Source information:
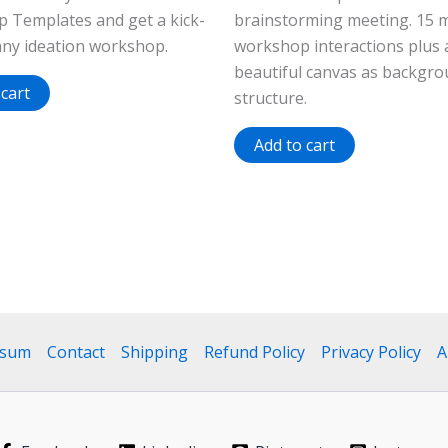
 Templates and get a kick-
brainstorming meeting. 15 
any ideation workshop.
workshop interactions plus 
beautiful canvas as backgr
 cart
structure.
Add to cart
ssum
Contact
Shipping
Refund Policy
Privacy Policy
A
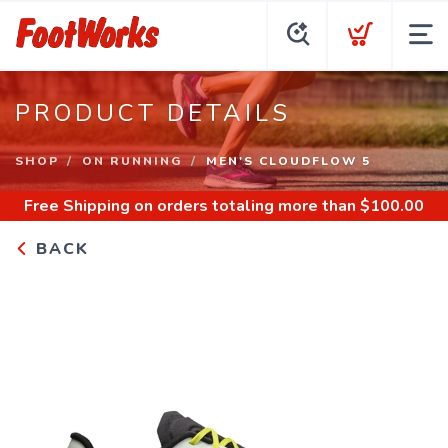
PRODUCT DETAILS
SHOP
ON RUNNING
MEN'S CLOUDFLOW 5
Free Shipping
on orders totaling more than $
100.00
BACK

How to complete this task: Starting at the line that contains "MEN'S CLOUDFLOW 5", print every line through the end of the listing, word for word. Leave out all the rest.

Solved problem:
MEN'S CLOUDFLOW 5
Free Shipping
on orders totaling more than $
100.00
BACK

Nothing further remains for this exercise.